Capo Passero or Cape Passaro is a celebrated promontory of Sicily, forming the extremesoutheastern point of the whole island, and one of the three promontories which were supposed to have given to it the name of "Trinacria."
Historical significance
All the ancient geographers correctly describe it as extending out towards the south and east so as to be the point of Sicily that was the most nearly opposite to Crete and the Peloponnese. It is at the same time the southernmost point of the whole inland. The headland itself is not lofty, but formed by bold projecting rocks, and immediately off it lies a small rocky island of considerable elevation, which appears to have been generally regarded as forming the actual promontory. This explains the expression of Nonnus, who speaks of the island rock of the seagirt Pachynus. Lycophron also has a similar phrase.

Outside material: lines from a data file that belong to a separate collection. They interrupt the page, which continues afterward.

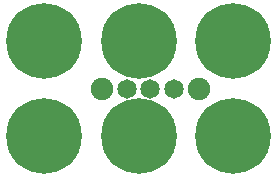
<source format=gts>
G04 #@! TF.FileFunction,Soldermask,Top*
%FSLAX46Y46*%
G04 Gerber Fmt 4.6, Leading zero omitted, Abs format (unit mm)*
G04 Created by KiCad (PCBNEW 4.0.1-3.201512221402+6198~38~ubuntu14.04.1-stable) date Tue 01 Mar 2016 10:09:15 PM PST*
%MOMM*%
G01*
G04 APERTURE LIST*
%ADD10C,0.100000*%
%ADD11C,6.400000*%
%ADD12C,1.650000*%
%ADD13C,1.900000*%
G04 APERTURE END LIST*
D10*
D11*
X143500000Y-85500000D03*
X127500000Y-93500000D03*
D12*
X136450000Y-89500000D03*
X138450000Y-89500000D03*
X134450000Y-89500000D03*
D13*
X132350000Y-89500000D03*
X140550000Y-89500000D03*
D11*
X143500000Y-93500000D03*
X127500000Y-85500000D03*
X135500000Y-85500000D03*
X135500000Y-93500000D03*
M02*

</source>
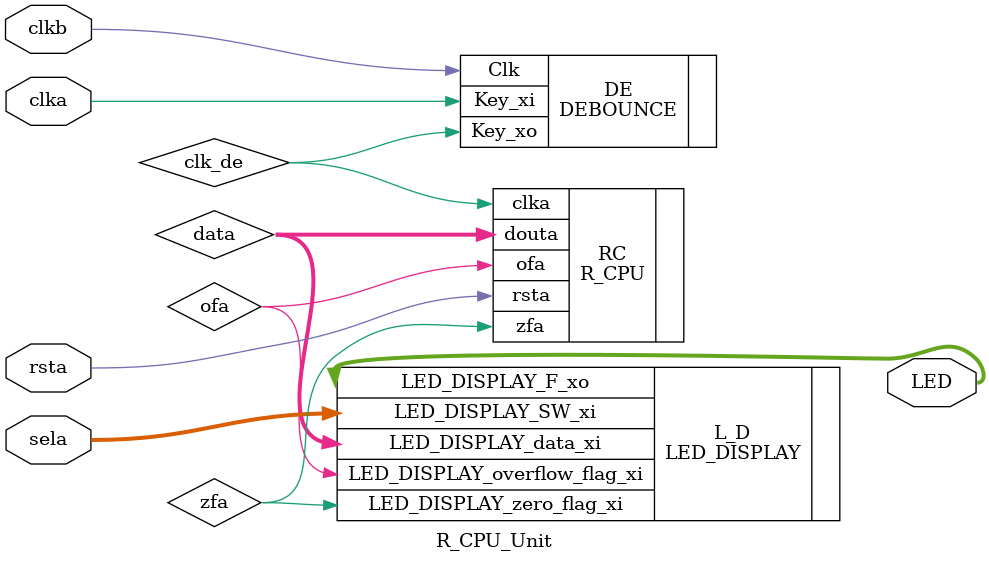
<source format=v>
`timescale 1ns / 1ps
module R_CPU_Unit(
  clka,
  clkb,
  rsta,
  sela,
  LED  
  );
  
  input clka;
  input clkb;
  input rsta;
  input [3 : 0] sela;
  output [7 : 0] LED;

  wire clk_de;
  wire ofa;
  wire zfa;
  wire [31 : 0] data;

  DEBOUNCE DE(
    .Clk(clkb),
    .Key_xi(clka),
    .Key_xo(clk_de)
  );

  R_CPU RC(
    .clka(clk_de),
    .rsta(rsta),
    .ofa(ofa),
    .zfa(zfa),
    .douta(data)
  );

  LED_DISPLAY L_D(
    .LED_DISPLAY_data_xi(data),
    .LED_DISPLAY_zero_flag_xi(zfa),
    .LED_DISPLAY_overflow_flag_xi(ofa),
    .LED_DISPLAY_SW_xi(sela),
    .LED_DISPLAY_F_xo(LED)
  );

endmodule
</source>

According to Cicero, there was a port in the immediate neighborhood of the promontory to which he gives the name of Portus Pachyni : it was here that the fleet of Verres was stationed under his officer Cleomenes, when the news that a squadron of pirates was in the neighbouring Port of Ulysses caused that commander to take to flight with precipitation. Ptolemy gives the name of Promontory of Ulysses to a point on the south coast of the island, a little to the west of Cape Pachynus. It is therefore probable that the Portus Pachyni was the one now called Porto di Palo, immediately adjoining the promontory, while the Portus Odysseae may be identified with Pantano Longarini. The convenience of this port at the extreme southeast point of the island caused it to be a frequent place of rendezvous and station for fleets approaching Sicily; and on one occasion, during the Second Punic War the Carthaginian commander Bomilcar appears to have taken up his post in the port to the west of the promontory, while the Roman fleet lay immediately to the north of it. In 1718, the seas off the promontory were the site of a great naval battle between the British and Spanish fleets.